__Teks Bacaan__.
Pada akhir abad ke-17 ilmu kimia berkembang sebagai suatu
ilmu pengetahuan setelah Antoine lauzent lavoiser metode yang kini dikenal
sebagai “ metode ilmiah ” yakni metode dengan pengamatan-pengamatan, menghubungkan
perkiraan, menguji perkiraan dengan percobaan selanjutnya, dan akhirnya menarik
kesimpulan.
Peranan matematika pada perkembangan kimia dan IPA pada
umumnya, sebagai pengetahuan eksas kimia tergantung pada bilangan-bilangan pada
aspek-aspek teoritis maupun praktis.
Perkembangan ilmu kimia menjadi pesat setelah digunakan
metode ilmiah yang tidak terlepas hubungannya dengan matematik, karena data
yang diperoleh adalah dari eksperimen secara kuantitatif.
Kimia menggabungkan antara spiritual, kerajinan dan
sifat-sifat magis dengan keadaan unsur-unsur alam khususnya dalam pengolahan
logam dan obat.
Kimia berkembang dalam dunia Islam melalui transformasi
berbagai budaya intelektual. Pengaruh
budaya ini sekaligus sebagai akar-akar sains Islam pada umumnya. Kimia dalam
Islam mengembangkan sistem falsafahnya berhubungan erat dengan agama dan
kepercayaan.

__Data Tercatat__.
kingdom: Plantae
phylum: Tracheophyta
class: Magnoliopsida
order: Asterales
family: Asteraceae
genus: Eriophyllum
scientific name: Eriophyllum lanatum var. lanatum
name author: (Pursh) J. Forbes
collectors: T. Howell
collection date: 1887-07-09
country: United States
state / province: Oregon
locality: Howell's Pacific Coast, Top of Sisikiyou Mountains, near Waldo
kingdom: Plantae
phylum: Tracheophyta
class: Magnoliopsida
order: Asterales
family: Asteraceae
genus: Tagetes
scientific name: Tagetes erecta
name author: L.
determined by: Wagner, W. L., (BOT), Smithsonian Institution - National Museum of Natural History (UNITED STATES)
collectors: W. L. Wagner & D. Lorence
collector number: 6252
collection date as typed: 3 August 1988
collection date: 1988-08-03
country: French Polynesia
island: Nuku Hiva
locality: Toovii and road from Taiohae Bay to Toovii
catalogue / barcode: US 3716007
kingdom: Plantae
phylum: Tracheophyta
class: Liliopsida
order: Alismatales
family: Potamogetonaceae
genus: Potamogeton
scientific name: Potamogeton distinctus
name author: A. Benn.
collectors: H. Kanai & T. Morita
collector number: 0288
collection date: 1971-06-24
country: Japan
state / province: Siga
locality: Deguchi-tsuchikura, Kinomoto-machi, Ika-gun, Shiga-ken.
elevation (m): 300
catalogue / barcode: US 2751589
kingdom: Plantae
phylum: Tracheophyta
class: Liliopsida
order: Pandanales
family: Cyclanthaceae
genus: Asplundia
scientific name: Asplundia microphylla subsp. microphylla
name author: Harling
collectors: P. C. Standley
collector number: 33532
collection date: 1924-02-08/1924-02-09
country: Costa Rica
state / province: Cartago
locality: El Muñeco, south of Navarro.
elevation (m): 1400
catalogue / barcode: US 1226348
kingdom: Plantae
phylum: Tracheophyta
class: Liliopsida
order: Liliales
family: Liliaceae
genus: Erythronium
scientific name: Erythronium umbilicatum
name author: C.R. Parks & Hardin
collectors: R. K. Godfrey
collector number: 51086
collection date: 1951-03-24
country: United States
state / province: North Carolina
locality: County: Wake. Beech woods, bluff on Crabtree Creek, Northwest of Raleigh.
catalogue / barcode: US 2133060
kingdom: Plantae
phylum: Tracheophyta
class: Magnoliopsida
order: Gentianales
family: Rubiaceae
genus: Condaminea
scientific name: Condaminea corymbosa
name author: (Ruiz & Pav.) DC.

__Daftar Tugas__.
1. Terjemahkan kalimat berikut dari teks tentang perkembangan ilmu kimia ke dalam bahasa Inggris: "Kimia berkembang dalam dunia Islam melalui transformasi berbagai budaya intelektual."
2. Tuliskan kembali secara persis seluruh bagian teks tentang perkembangan ilmu kimia, mulai dari "Perkembangan ilmu kimia" terus ke bawah hingga "kepercayaan.".

__Kunci Jawaban__.
1. Chemistry developed in the Islamic world through the transformation of various intellectual cultures.

2.
Perkembangan ilmu kimia menjadi pesat setelah digunakan
metode ilmiah yang tidak terlepas hubungannya dengan matematik, karena data
yang diperoleh adalah dari eksperimen secara kuantitatif.
Kimia menggabungkan antara spiritual, kerajinan dan
sifat-sifat magis dengan keadaan unsur-unsur alam khususnya dalam pengolahan
logam dan obat.
Kimia berkembang dalam dunia Islam melalui transformasi
berbagai budaya intelektual. Pengaruh
budaya ini sekaligus sebagai akar-akar sains Islam pada umumnya. Kimia dalam
Islam mengembangkan sistem falsafahnya berhubungan erat dengan agama dan
kepercayaan.